◆ What to work on ◆
Please retype the records below exactly as they stand.
────────────────────
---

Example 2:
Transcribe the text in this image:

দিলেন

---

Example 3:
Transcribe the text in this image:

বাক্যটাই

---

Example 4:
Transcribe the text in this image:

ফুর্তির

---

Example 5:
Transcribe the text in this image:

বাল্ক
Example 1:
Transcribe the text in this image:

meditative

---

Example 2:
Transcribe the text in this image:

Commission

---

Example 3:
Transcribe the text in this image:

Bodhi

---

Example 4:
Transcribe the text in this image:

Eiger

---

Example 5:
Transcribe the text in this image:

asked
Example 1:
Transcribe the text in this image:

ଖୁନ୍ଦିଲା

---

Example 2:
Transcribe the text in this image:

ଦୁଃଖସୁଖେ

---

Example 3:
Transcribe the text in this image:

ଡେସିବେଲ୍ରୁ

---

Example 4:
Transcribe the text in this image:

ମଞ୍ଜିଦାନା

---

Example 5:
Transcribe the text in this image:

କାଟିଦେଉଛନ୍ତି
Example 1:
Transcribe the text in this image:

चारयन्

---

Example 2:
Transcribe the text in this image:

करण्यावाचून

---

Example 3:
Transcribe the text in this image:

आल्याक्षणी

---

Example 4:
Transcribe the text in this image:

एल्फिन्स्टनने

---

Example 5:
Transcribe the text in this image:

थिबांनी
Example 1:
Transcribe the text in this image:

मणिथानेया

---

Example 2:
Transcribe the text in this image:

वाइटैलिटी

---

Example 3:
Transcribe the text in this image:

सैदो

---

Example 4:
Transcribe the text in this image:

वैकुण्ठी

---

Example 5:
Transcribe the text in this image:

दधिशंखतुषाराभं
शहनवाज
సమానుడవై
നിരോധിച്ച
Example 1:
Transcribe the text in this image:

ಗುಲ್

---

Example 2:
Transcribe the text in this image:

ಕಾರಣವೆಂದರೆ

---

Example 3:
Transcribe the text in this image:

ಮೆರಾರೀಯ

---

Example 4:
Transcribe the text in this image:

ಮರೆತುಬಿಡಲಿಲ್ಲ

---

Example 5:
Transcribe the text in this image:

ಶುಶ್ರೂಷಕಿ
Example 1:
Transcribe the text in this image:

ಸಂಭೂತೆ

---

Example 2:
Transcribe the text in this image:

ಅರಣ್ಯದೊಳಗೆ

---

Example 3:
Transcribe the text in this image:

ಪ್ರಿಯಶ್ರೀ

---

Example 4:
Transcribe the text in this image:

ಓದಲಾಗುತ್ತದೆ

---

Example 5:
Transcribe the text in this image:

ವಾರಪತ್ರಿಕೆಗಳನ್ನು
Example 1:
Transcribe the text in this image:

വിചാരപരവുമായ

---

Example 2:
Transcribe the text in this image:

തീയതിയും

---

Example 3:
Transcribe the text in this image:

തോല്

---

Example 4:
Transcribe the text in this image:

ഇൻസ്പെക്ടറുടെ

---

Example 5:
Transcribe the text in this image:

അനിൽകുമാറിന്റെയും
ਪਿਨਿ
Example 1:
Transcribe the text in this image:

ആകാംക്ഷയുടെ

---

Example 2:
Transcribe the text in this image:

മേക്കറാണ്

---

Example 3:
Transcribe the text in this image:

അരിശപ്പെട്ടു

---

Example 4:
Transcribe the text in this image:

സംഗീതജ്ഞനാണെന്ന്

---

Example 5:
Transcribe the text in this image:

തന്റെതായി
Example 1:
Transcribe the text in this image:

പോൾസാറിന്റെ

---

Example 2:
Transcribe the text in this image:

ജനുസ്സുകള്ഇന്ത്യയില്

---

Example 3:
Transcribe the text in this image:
────────────────────
◆ Exercise result ◆
---

Example 2:
Transcribe the text in this image:

দিলেন

---

Example 3:
Transcribe the text in this image:

বাক্যটাই

---

Example 4:
Transcribe the text in this image:

ফুর্তির

---

Example 5:
Transcribe the text in this image:

বাল্ক
Example 1:
Transcribe the text in this image:

meditative

---

Example 2:
Transcribe the text in this image:

Commission

---

Example 3:
Transcribe the text in this image:

Bodhi

---

Example 4:
Transcribe the text in this image:

Eiger

---

Example 5:
Transcribe the text in this image:

asked
Example 1:
Transcribe the text in this image:

ଖୁନ୍ଦିଲା

---

Example 2:
Transcribe the text in this image:

ଦୁଃଖସୁଖେ

---

Example 3:
Transcribe the text in this image:

ଡେସିବେଲ୍ରୁ

---

Example 4:
Transcribe the text in this image:

ମଞ୍ଜିଦାନା

---

Example 5:
Transcribe the text in this image:

କାଟିଦେଉଛନ୍ତି
Example 1:
Transcribe the text in this image:

चारयन्

---

Example 2:
Transcribe the text in this image:

करण्यावाचून

---

Example 3:
Transcribe the text in this image:

आल्याक्षणी

---

Example 4:
Transcribe the text in this image:

एल्फिन्स्टनने

---

Example 5:
Transcribe the text in this image:

थिबांनी
Example 1:
Transcribe the text in this image:

मणिथानेया

---

Example 2:
Transcribe the text in this image:

वाइटैलिटी

---

Example 3:
Transcribe the text in this image:

सैदो

---

Example 4:
Transcribe the text in this image:

वैकुण्ठी

---

Example 5:
Transcribe the text in this image:

दधिशंखतुषाराभं
शहनवाज
సమానుడవై
നിരോധിച്ച
Example 1:
Transcribe the text in this image:

ಗುಲ್

---

Example 2:
Transcribe the text in this image:

ಕಾರಣವೆಂದರೆ

---

Example 3:
Transcribe the text in this image:

ಮೆರಾರೀಯ

---

Example 4:
Transcribe the text in this image:

ಮರೆತುಬಿಡಲಿಲ್ಲ

---

Example 5:
Transcribe the text in this image:

ಶುಶ್ರೂಷಕಿ
Example 1:
Transcribe the text in this image:

ಸಂಭೂತೆ

---

Example 2:
Transcribe the text in this image:

ಅರಣ್ಯದೊಳಗೆ

---

Example 3:
Transcribe the text in this image:

ಪ್ರಿಯಶ್ರೀ

---

Example 4:
Transcribe the text in this image:

ಓದಲಾಗುತ್ತದೆ

---

Example 5:
Transcribe the text in this image:

ವಾರಪತ್ರಿಕೆಗಳನ್ನು
Example 1:
Transcribe the text in this image:

വിചാരപരവുമായ

---

Example 2:
Transcribe the text in this image:

തീയതിയും

---

Example 3:
Transcribe the text in this image:

തോല്

---

Example 4:
Transcribe the text in this image:

ഇൻസ്പെക്ടറുടെ

---

Example 5:
Transcribe the text in this image:

അനിൽകുമാറിന്റെയും
ਪਿਨਿ
Example 1:
Transcribe the text in this image:

ആകാംക്ഷയുടെ

---

Example 2:
Transcribe the text in this image:

മേക്കറാണ്

---

Example 3:
Transcribe the text in this image:

അരിശപ്പെട്ടു

---

Example 4:
Transcribe the text in this image:

സംഗീതജ്ഞനാണെന്ന്

---

Example 5:
Transcribe the text in this image:

തന്റെതായി
Example 1:
Transcribe the text in this image:

പോൾസാറിന്റെ

---

Example 2:
Transcribe the text in this image:

ജനുസ്സുകള്ഇന്ത്യയില്

---

Example 3:
Transcribe the text in this image:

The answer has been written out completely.